Not only was it brought vividly to life by Shakespeare thanks to his superb iambic pentameter that gives the words their impact and emotional resonance, but it has been retold over and over again: the story of star-crossed lovers is one of the great storylines of humankind, or so it seems. Perhaps the best moment in the otherwise frustratingly tragic play is the scene now popularly known as the 'balcony scene' when Romeo, lovestruck, creeps close to his beloved's balcony and overhears her sighing out her love for him. He reveals himself to her and makes an equal declaration of love for her, and they share a very rare moment of harmony and understanding.
This painting, by Pre-Raphaelite/ Romantic Ford Madox Brown, depicts the moment when, having spent some blissful time together, Romeo really must return to his own quarters so they can make a plan to escape together. The balcony is small, but offer hints of wealth with the depiction of the many small panels of glass inset into the windows and lintel, the rich red of the wrought iron balcony and the accurately depicted Renaissance clothing which is richly dyed yellow and red, and which furls generously about both characters – a clear indication that extra fabric could be purchased merely for ornament or style, something that a poorer person would not be able to afford.
It is the moment just before dawn, when the world is light and seems full of promise: a clear allegory for the burgeoning relationship of the two – or what should be their relationship. Romeo is running late, and has hastened to begin his climb over the balcony, one leg thrust unceremoniously over the railing and foot caught in the first rung of his rope ladder, which trails from the balcony towards the ground. Despite his haste, Romeo lunges towards his love for one last, sustaining, kiss, stretched out to reach her. Her arms, in turn, are locked around him, as though she cannot bear to let him go, even as her eyes are closed and face turned upwards as though in ecstasy at the stolen moment of love.

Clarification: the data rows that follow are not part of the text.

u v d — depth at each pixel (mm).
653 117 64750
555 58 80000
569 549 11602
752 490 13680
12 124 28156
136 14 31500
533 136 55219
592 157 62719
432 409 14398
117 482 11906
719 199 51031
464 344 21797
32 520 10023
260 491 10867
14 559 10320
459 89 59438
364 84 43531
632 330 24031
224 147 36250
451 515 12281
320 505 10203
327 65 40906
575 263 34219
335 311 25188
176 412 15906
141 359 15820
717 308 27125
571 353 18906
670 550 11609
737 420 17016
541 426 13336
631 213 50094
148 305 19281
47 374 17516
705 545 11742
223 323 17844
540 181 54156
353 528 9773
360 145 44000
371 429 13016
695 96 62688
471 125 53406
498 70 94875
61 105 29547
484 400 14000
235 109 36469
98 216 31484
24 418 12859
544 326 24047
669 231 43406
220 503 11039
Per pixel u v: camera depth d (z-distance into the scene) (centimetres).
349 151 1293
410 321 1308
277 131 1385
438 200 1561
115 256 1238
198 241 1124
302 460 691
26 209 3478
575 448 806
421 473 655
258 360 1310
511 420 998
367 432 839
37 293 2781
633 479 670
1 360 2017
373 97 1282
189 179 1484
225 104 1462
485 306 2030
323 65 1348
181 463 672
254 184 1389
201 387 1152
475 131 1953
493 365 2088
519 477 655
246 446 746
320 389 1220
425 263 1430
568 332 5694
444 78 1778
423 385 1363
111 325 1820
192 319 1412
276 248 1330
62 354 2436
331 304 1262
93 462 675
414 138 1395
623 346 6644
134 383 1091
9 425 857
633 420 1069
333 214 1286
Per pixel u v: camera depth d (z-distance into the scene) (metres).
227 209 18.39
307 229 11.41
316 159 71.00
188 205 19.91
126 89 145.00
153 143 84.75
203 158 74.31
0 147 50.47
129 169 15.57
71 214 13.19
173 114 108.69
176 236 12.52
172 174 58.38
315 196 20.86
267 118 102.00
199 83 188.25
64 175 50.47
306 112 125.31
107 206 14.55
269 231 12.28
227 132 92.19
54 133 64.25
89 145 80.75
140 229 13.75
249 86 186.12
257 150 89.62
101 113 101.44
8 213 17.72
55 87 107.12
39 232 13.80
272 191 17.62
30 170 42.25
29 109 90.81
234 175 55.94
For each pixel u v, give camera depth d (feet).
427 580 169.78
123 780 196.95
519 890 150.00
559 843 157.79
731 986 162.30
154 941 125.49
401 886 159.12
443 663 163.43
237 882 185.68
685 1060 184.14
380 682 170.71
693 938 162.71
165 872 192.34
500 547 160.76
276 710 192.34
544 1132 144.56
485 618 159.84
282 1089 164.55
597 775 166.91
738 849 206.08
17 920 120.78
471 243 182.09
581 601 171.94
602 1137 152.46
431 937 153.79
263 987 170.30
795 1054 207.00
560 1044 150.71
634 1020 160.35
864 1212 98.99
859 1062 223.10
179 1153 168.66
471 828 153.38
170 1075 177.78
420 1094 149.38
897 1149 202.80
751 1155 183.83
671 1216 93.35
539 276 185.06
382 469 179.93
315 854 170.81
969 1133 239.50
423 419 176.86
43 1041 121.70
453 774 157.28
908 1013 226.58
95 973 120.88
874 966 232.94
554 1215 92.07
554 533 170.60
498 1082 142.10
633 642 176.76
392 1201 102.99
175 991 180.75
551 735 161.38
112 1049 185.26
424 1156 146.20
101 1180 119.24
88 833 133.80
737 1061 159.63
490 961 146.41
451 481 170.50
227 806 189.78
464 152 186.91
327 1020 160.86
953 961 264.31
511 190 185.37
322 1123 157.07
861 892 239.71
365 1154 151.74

Viewers who know the story must know that this is the pinnacle of their relationship, their one perfect moment before misunderstandings, deception and over-hasty action ruins everything: and this makes the painting all the more poignant to view. It can be seen in the Delaware Art Museum in the USA, and is in oil on canvas, measuring 135.5 by 93.3 centimetres – a portrait orientation that lends itself well to the scene.